---------- Provided records ----------

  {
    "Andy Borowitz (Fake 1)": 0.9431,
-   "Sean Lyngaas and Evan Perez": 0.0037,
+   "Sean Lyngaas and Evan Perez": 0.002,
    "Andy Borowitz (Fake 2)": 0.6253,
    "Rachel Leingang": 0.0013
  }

----------
---------- Provided records ----------

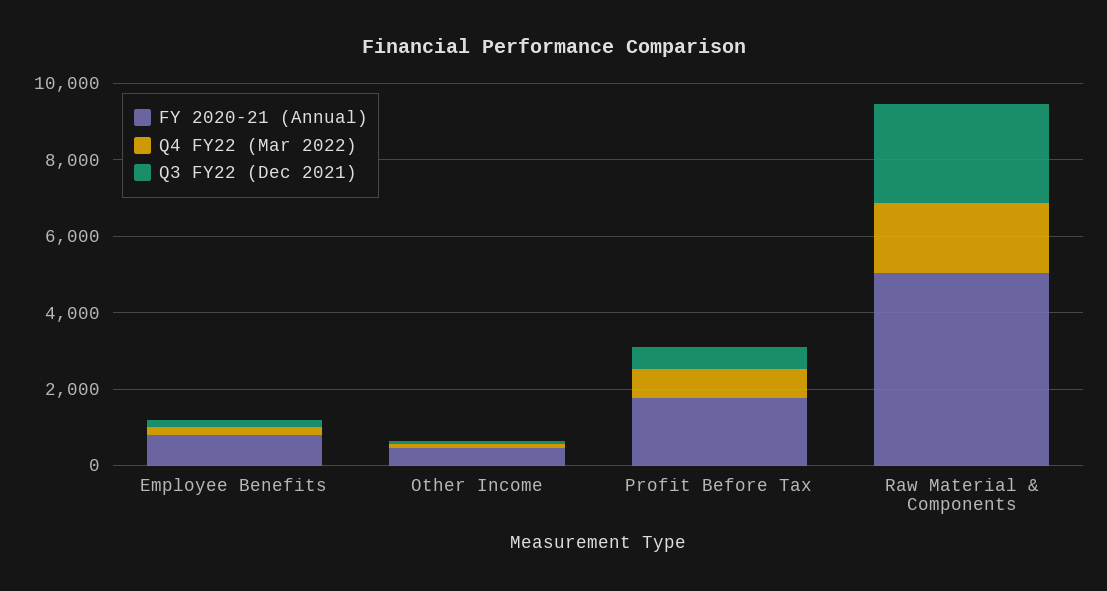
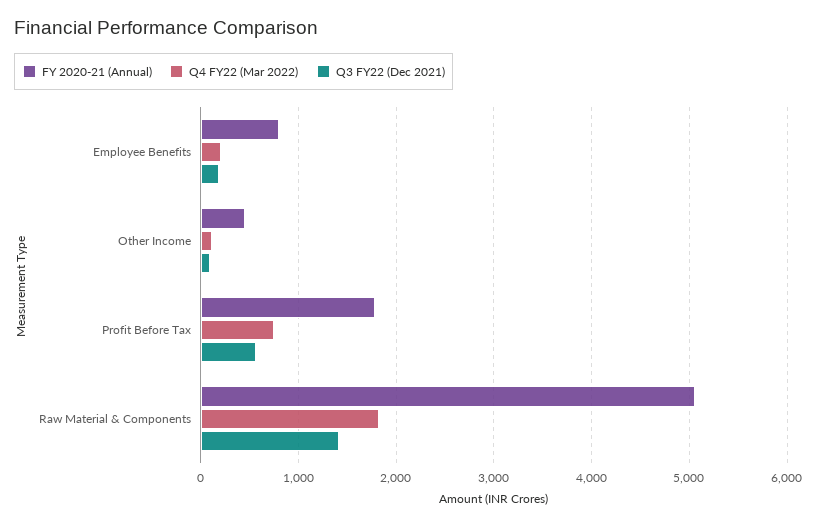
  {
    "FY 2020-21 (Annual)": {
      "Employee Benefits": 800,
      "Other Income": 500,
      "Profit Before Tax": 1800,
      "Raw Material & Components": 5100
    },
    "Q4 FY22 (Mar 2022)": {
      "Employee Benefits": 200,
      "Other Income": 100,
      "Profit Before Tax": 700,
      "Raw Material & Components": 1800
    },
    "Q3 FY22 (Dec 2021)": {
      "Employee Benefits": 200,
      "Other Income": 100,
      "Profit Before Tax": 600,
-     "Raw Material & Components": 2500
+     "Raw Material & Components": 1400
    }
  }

----------
---------- Provided records ----------

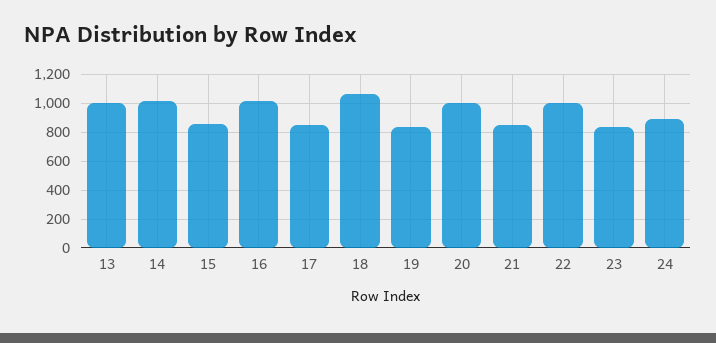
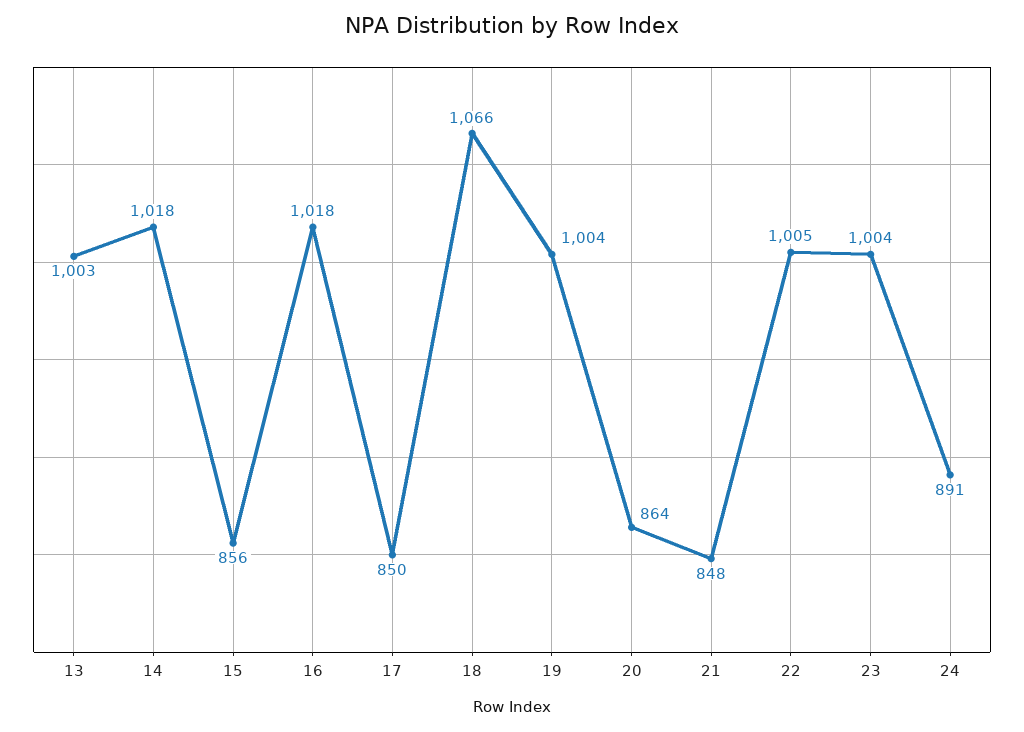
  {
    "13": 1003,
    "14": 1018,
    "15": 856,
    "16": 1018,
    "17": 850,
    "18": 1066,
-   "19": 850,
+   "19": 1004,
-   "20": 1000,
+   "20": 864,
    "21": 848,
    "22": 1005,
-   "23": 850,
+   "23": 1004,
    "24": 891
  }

----------

Your objective
Show the lines from the data above that contain the string "Before".

Result of this exercise
      "Profit Before Tax": 1800,
      "Profit Before Tax": 700,
      "Profit Before Tax": 600,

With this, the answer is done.